Pra ele nem sempre é carnaval

Como choveu durante a noite.

A terra amanheceu molhada. Tudo estava alagado.

Era ainda bem cedo quando Zé da Foice despertou. Como de sempre isso acontecia.

A rotina parecia enfadonha. Fazer tudo sempre igual fazia parte dos dias daquele homem bom, trabalhador, que vivia solitário num lugar ermo e distante.

Zé vivia para o trabalho. Mãos caludas, tez tostada pelo sol, cabelos em desalinho, quem passasse os olhos no Zé a ele dava mais anos que em verdade tinha.

Em verdade Zé fazia aniversário naquele mês de fevereiro. Pelas contas, no dia vinte e um, véspera de carnaval, contaria exatos cinquenta anos. Entretanto  pareciam mais.

Não haveria festa naquele dia. Nem ao menos um bolinho qualquer. Comemorações não faziam parte da rotina daquele senhor. Pois, tempo não lhe sobrava.

Desde as cinco da manhã ao cair da noite Zé se entregava de corpo e alma ao trabalho duro.

Mal tinha tempo para pensar em si mesmo.

Naquela manhã, quase madrugada, Zé acordou bem disposto.
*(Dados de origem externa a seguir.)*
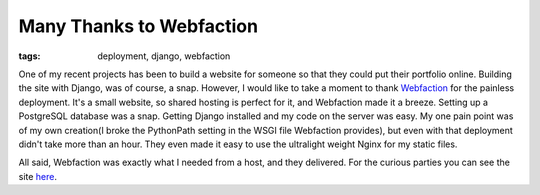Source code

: 
Many Thanks to Webfaction
=========================

:tags: deployment, django, webfaction

One of my recent projects has been to build a website for someone so that they could put their portfolio online.  Building the site with Django, was of course, a snap.  However, I would like to take a moment to thank `Webfaction <http://www.webfaction.com/>`_ for the painless deployment.  It's a small website, so shared hosting is perfect for it, and Webfaction made it a breeze.  Setting up a PostgreSQL database was a snap.  Getting Django installed and my code on the server was easy.  My one pain point was of my own creation(I broke the PythonPath setting in the WSGI file Webfaction provides), but even with that deployment didn't take more than an hour.  They even made it easy to use the ultralight weight Nginx for my static files.

All said, Webfaction was exactly what I needed from a host, and they delivered.  For the curious parties you can see the site `here <http://www.caseyhoogstraten.com/>`_.
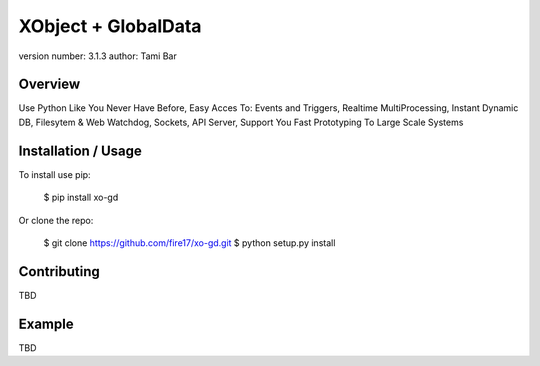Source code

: XObject + GlobalData
===============================

version number: 3.1.3
author: Tami Bar

Overview
--------

Use Python Like You Never Have Before, Easy Acces To: Events and Triggers, Realtime MultiProcessing, Instant Dynamic DB, Filesytem & Web Watchdog, Sockets, API Server, Support You Fast Prototyping To Large Scale Systems

Installation / Usage
--------------------

To install use pip:

    $ pip install xo-gd


Or clone the repo:

    $ git clone https://github.com/fire17/xo-gd.git
    $ python setup.py install

Contributing
------------

TBD

Example
-------

TBD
Feliz da vida por ter saúde. E mais feliz ainda por viver naquele lugar privilegiado. Distante de tudo e de todos. Amava a solidão. E desgostava da azáfama das cidades. Era a vida na roça que apreciava. O mugido das vacas e o cheiro de curral ao qual estava acostumado desde a tenra infância a ele faziam enorme bem.

Era véspera de carnaval. No sábado seguinte começavam as festas de Momo.

Pela televisão Zé acompanhava tudo de longe. Pra ele tanto faz, tanto fez, o que importava era a companhia dos seus bichos de estimação. Amava as vacas e as galinhas. Pelos cavalos nutria uma grande admiração.

Naquela sexta-feira, dia do seu aniversário, Zé acordou com um estranho pressentimento. Sonhou com uma chuva que em verdade caiu. E saiu de casa alegre e festivo. Não por causa do carnaval. E sim por ser assim. E nada mais.

Antes das sete já estava com as vacas alimentadas.  O tanque de expansão já estava cheio pelas beiradas. E o caminhão leiteiro passaria em breve. A fim de levar a produção de dois dias inteiros.

A roça de milho fora cortada na semana passada. Enormes silos estavam cheios pelas bocas.

Aquele ano seria de fartura. Não faltaria trato para as vacas.

O sorriso do Zé se mostrava aos quatro cantos da sua roça. Ele estava feliz como nunca esteve antes.

Na cidade a folia se mostrava nas ruas e avenidas. Uma multidão seguia o compasso das marchinhas de carnaval.

No entanto, para o Zé da Foice, aquela festa nada representava. Para ele o que importava era a solidão da roça e seus amigos ruminantes.

Nem sempre é carnaval para quem vive na roça. Ali quase nunca se tem tempo para o lazer.

O trabalho é diuturno. A lida é continuada. Festas, para aquela gente obreira, é coisa para se ver na televisão.

Findou-se o carnaval. Terminou a folia.

Mas para a gente da roça a vida sempre segue igual. Faça chuva o esquente o sol. Para eles é a mesma coisa.

A vida na roça segue sua rotina de sempre. Para aquela gente, a qual admiro cada vez mais, nem sempre é carnaval.